## Requirement
The lines wanted run from the first one below through the one with "99. 99. Quality". Return them exactly.

## Supplied information
======

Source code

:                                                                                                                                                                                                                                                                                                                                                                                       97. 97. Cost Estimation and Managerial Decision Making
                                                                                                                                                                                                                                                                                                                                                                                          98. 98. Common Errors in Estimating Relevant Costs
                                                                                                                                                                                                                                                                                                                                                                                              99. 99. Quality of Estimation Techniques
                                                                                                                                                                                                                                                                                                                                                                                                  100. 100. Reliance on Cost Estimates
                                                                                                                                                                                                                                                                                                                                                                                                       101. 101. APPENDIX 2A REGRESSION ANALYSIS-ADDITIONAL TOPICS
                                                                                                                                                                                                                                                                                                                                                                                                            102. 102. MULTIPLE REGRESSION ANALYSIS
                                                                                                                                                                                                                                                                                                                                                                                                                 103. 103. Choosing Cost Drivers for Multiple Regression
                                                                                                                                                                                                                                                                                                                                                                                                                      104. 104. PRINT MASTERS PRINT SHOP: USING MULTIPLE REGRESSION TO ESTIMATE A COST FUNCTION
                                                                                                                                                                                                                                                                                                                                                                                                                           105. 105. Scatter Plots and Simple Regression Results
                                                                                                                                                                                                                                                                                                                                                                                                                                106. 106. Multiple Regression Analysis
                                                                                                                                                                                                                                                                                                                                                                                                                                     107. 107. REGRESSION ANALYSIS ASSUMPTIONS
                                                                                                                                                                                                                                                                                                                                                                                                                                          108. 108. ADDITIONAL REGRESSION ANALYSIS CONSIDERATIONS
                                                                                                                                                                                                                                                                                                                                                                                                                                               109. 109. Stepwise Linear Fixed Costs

======

## Written answer
Source code

:                                                                                                                                                                                                                                                                                                                                                                                       97. 97. Cost Estimation and Managerial Decision Making
                                                                                                                                                                                                                                                                                                                                                                                          98. 98. Common Errors in Estimating Relevant Costs
                                                                                                                                                                                                                                                                                                                                                                                              99. 99. Quality of Estimation Techniques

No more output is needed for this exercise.